Yugonostalgia

12/08/2014

Vi recomendada por ahí una serie web hecha en los Balcanes y anoche le estuve echando una ojeada. El formato me parecía ideal, ya que los “webisodios” de entre cinco y diez minutos se adaptan bien a mi periodo máximo de concentración actual. También diré que el serbocroata es la lengua eslava que más me agrada oír, bastante más que el ruso e infinitamente más que el polaco, que quizá sea la que tenga unos sonidos más endiablados. Nno entiendo nada, por lo que supongo que la razón de que me guste oír esa lengua que es en el fondo de mi cerebro se conecta con las ideas de clima mediterráneo y vacaciones. La serie se llama Samo kažem y para mí fortuna está subtitulada en inglés. También algunos de los personajes hablan entre ellos la lengua más o menos universal. A ratos.

Va de una pandilla de amiguetes veinteañeros o por ahí que disfrutan del verano en Belgrado, una ciudad que desconozco y por la que me gustaría pasarme algún día. Son todos de la mitad otomana de Yugoslavia (no hay croatas ni eslovenos, pero sí personajes de Serbia, Montenegro, Macedonia y Kosovo) y parece imposible no querer ver un mensaje en esa convivencia en la variedad. El escenario principal es la capital serbia pero otros puntos del mapa yugoslavo aparecen ocasionalmente. Conozco un par de ellos (Kotor en Montenegro, Sarajevo en Bosnia) y hay otro par que no (Skopje en Macedonia, Prizren en Kosovo).

No tengo ya mucho en común con la juventud, aunque me imagino que siempre es más fácil vender un audiovisual de jóvenes que uno de viejos. La verdad es que las chavalitas son bien monas y me imagino que desde el otro lado de la barrera del heteropatriarcado dirán lo mismo de los mozos. En el fondo es el tipo de pandilla que en teoría le habría gustado tener a uno con esa edad, con su dinamismo y sus experiencias sexuales y de drogas blandas. Pero demos un salto de veinte años y pongámonos en el presente en el que el autor de estas líneas, ya más ajado, se pone a buscar pistas políticas en las cosas.

Es curioso pensar que los kosovares ya no aprenden serbio. Los que tengan más de treinta años lo hablarán y los de menos de veinte se tendrán que comunicar en inglés con sus vecinos exyugoslavos. Lo mismo que ya llevan haciendo valones y flamencos unos cuantos años. Quién sabe si algún día no haremos lo mismo en la península Ibérica. Cuando estuve en Praga por primera vez los más ancianos aún hablaban alemán, un vietnamita de unos sesenta años me indicó una dirección de Saigón en francés y he leído que los letones de menos de veinte años ya no han estudiado ruso, lo cual les plantea un problema en el mercado laboral del mismo país. Creo que en todos los casos hay un abandono de las otras segundas lenguas en dirección al inglés. Le pasará lo mismo a la lengua franca balcánica, que dejará de serlo (al menos en Eslovenia, Macedonia y Kosovo) y no sólo eso sino que además donde aún se habla se ha partido en tres. No sé si se pierde o se gana pero hay un mundo que ya no es el que era y una ocasión para la nostalgia.

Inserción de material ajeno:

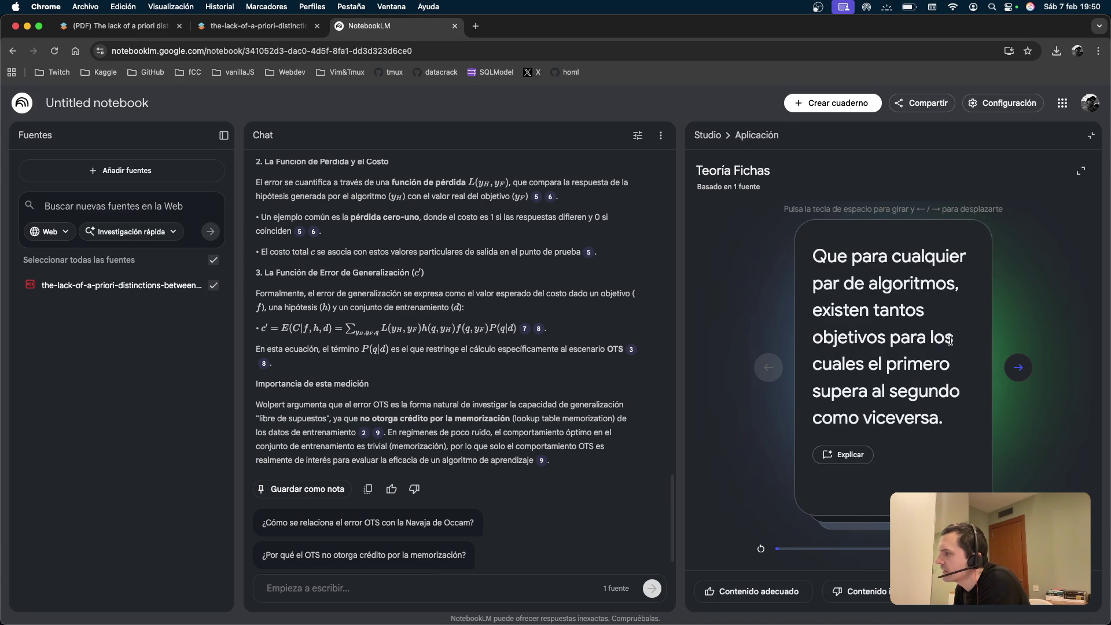
left_click(871, 325)
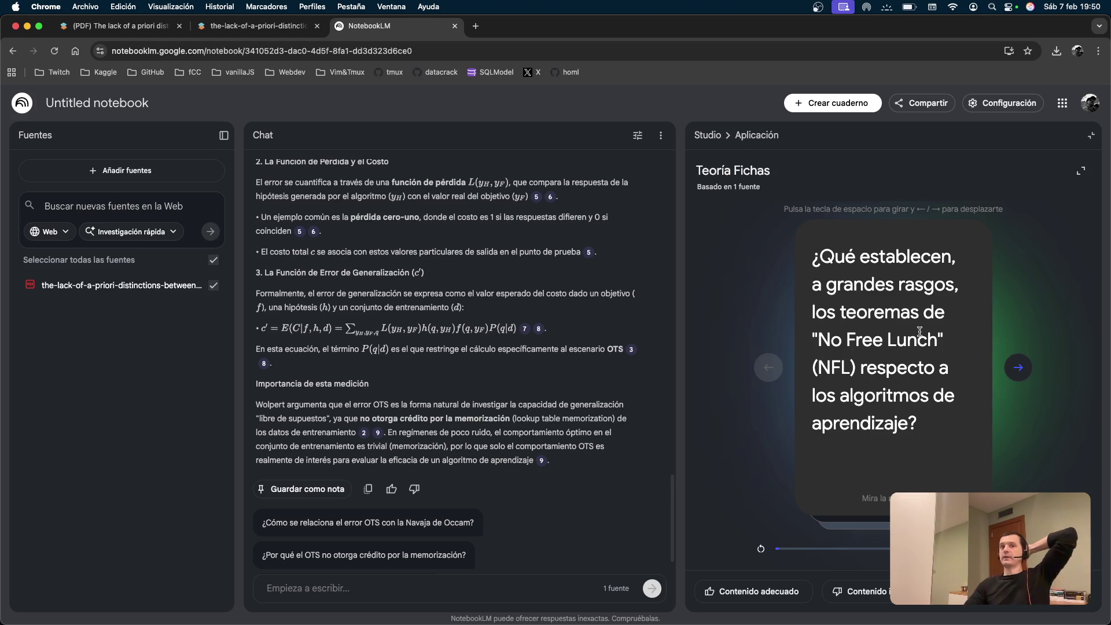
right_click(920, 331)
key("Escape")
Switch away and back to the browser, then select and dismiss the notebook address.
key("super+Tab")
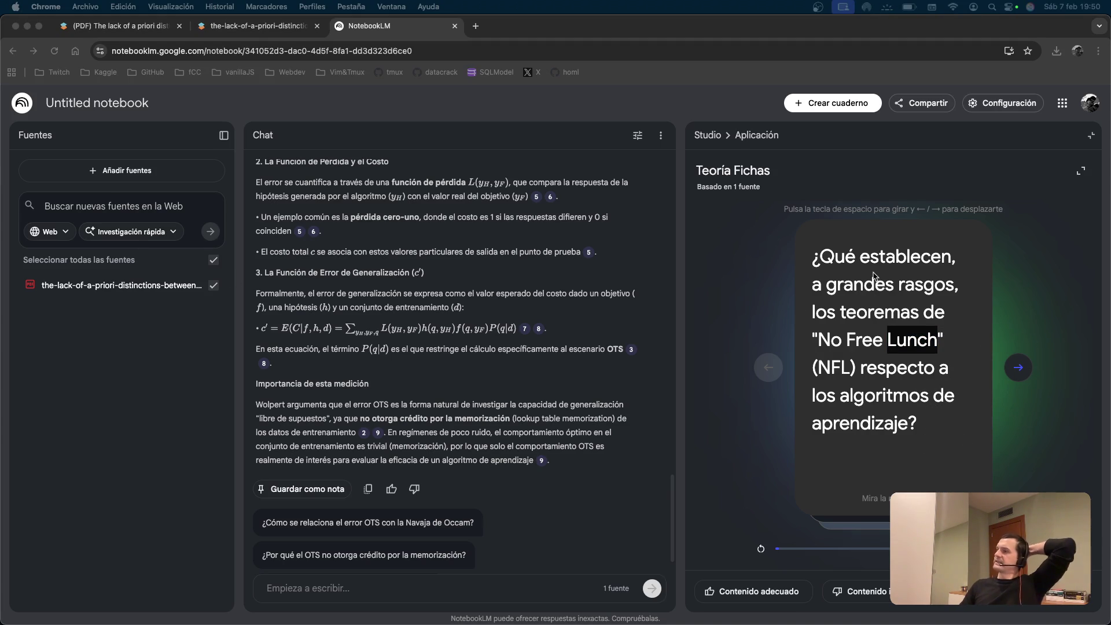
left_click(432, 249)
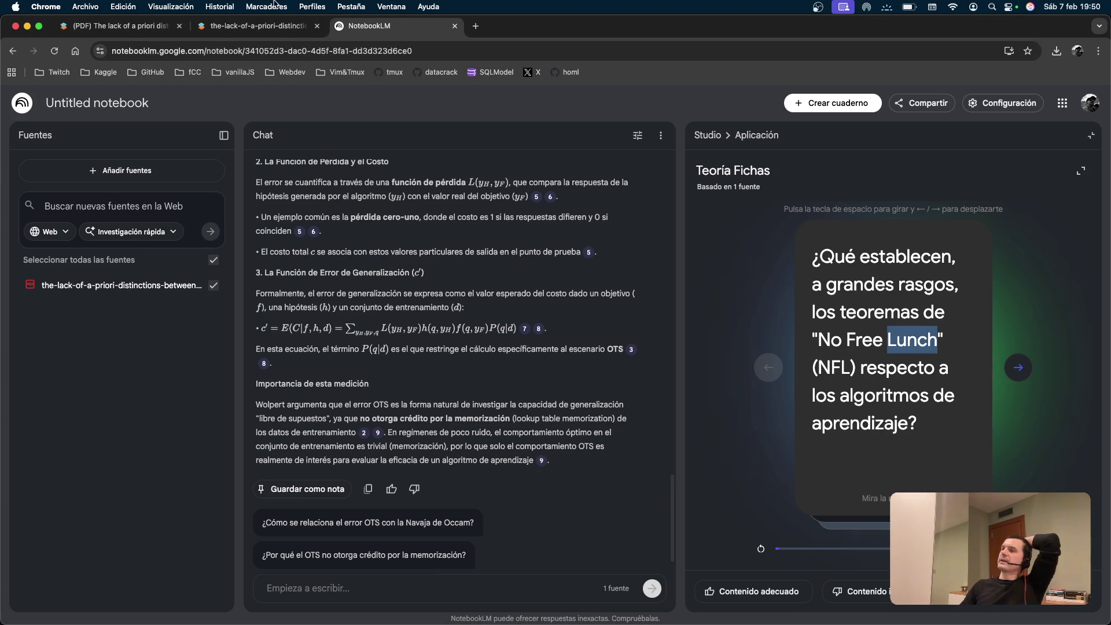
left_click(292, 52)
left_click(377, 160)
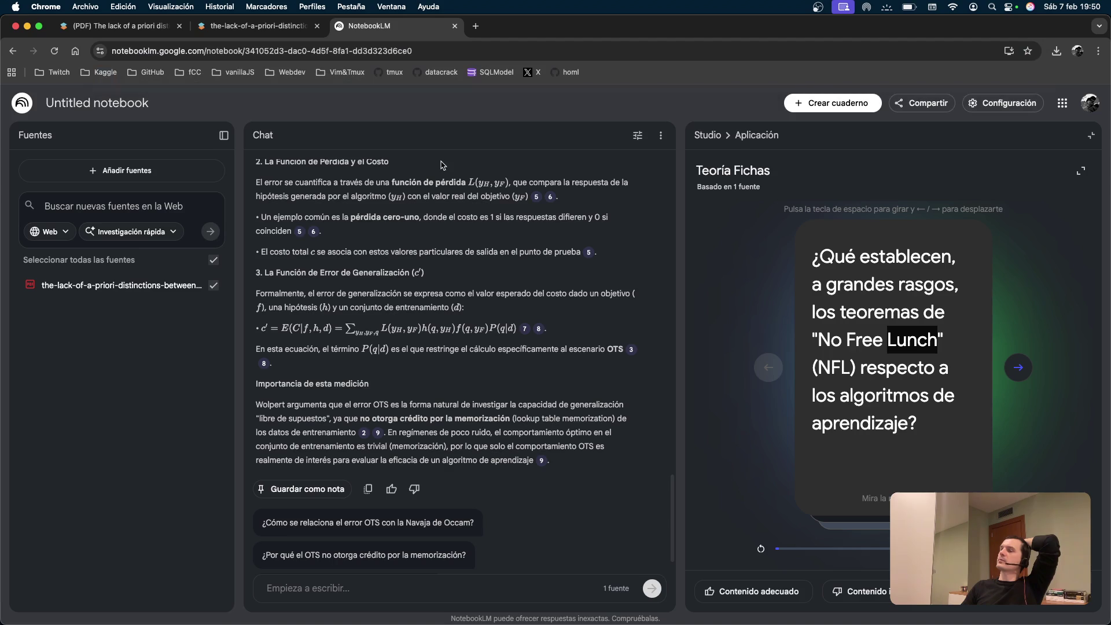
Search 'generative ai leader google' in a new tab and open the 'Generative AI Leader | Learn' page.
left_click(474, 26)
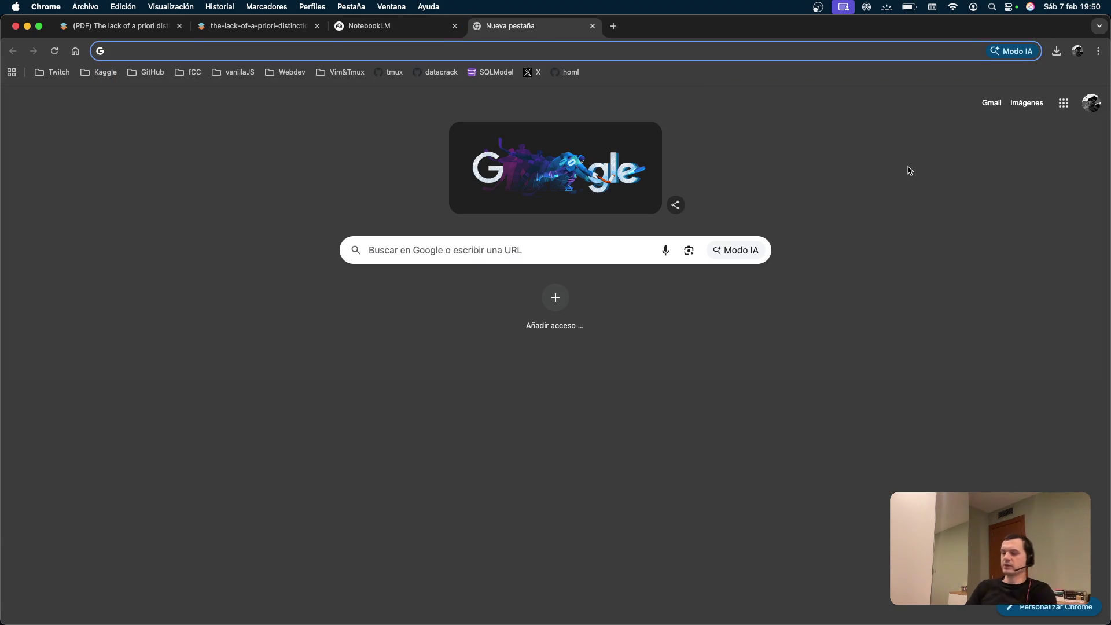
type("generative ")
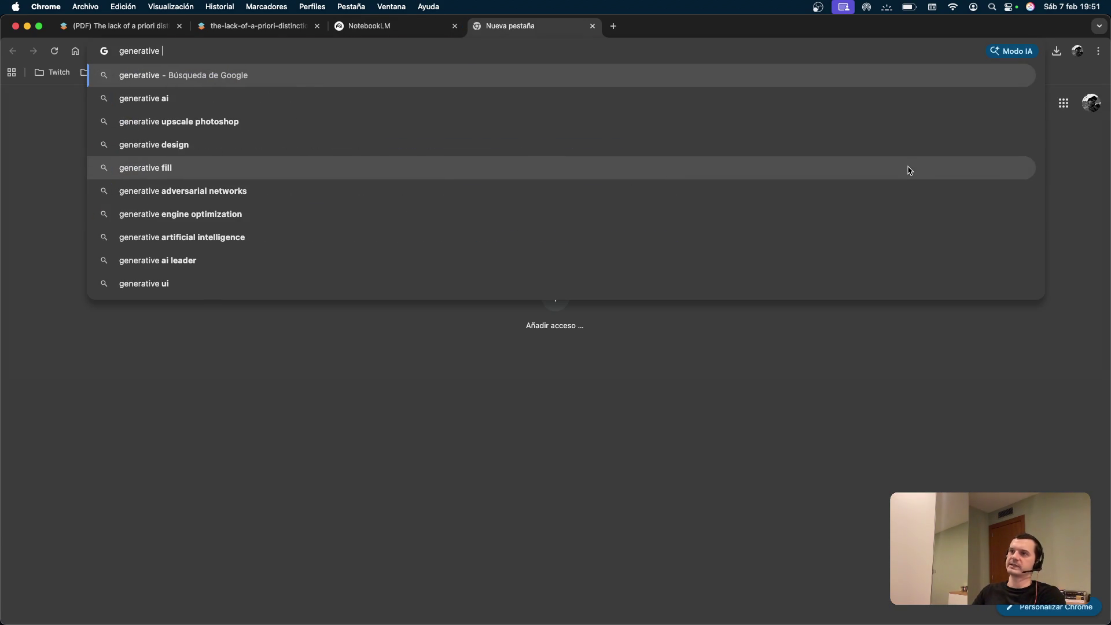
type("ai lea")
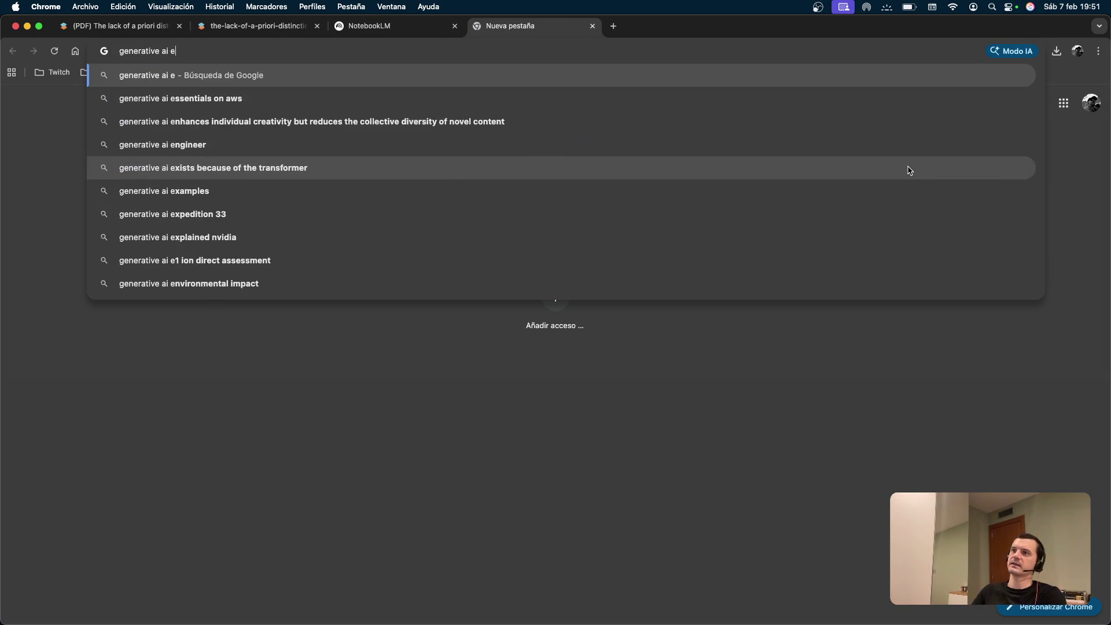
key("Return")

En la serie las guerras de los noventa no aparecen explicitamente por ninguna parte, pero a mí me parece que siempre están ahí. No sé cómo de agradable será para un albanés, en especial macedonio o kosovar, hacer turismo por Serbia ni cuál es la probabilidad de que se encuentre a una turba que pretende apalear al šiptar. También es curioso pensar que precisamente en Prizren se han producido episodios de “limpieza étnica” contra serbios tan recientemente como en 2004. En ese sentido el enamoramiento de Maja la convierte de veras en un mariscal Tito cuasiadolescente. El publireportaje turístico del Prizren de Dren es toda una declaración política.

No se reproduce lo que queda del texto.